The corporation publicly self-identifies in its own T&C, using the same legal name that's on the NY State filing.
The jurisdiction clause, in three pieces.
Governing Law:
The Agreements (and any non-contractual disputes/claims arising out of or in connection with them) are subject to the laws of Astoria USA, without regard to the choice or conflicts of law principles.
Astoria is a neighbourhood of Queens, New York. It is not a legal jurisdiction.
Arbitration rules:
Any arbitration between you and OTTRUN will take place in accordance with the prevailing laws of India, as modified by this Arbitration Agreement. You and OTTRUN agree that the American Arbitration Association (AAA) rules applies and governs the interpretation and enforcement of this provision (despite the choice of law provision above). Any arbitration hearings will take place in Astoria USA.
Venue:
The parties to this agreement will submit all disputes arising under this agreement to arbitration in Chandigarh, before a single arbitrator.

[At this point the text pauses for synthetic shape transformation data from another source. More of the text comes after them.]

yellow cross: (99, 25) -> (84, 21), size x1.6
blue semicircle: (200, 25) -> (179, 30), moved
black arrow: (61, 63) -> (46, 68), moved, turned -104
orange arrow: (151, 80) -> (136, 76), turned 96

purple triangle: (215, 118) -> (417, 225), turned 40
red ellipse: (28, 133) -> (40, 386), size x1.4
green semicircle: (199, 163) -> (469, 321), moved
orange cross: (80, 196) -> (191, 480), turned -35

Chandigarh is a city in northern India. The 2020 otrcable settings table has timezone = "Asia/Calcutta", shifted from America/New_York in the 2019 oriptv schema.
The most honest reading is that Nath Network & Telecom Inc. has a development hub in Chandigarh, in addition to its US registered office in Queens.
So what did we find out
The reality of the IPTV piracy industry, despite the legal pressure and the public attention, is that it's no different from any other SME software business. There are providers, resellers, B2B infrastructure, deployment pipelines, invoicing, and support tickets.
Each of the 2,611 customers in OTT-Run's bucket is a small-time pirate reseller, each building their own retail-facing brand on top of OTT-Run's template and paying the operator for the backend.
Each of those resellers in turn has tens, hundreds, or thousands of end subscribers, each running a rebranded version of the same XCIPTV template on an Android TV box in a living room somewhere.
If you made it this far, thanks for reading. Piracy is cool, but stay safe out there.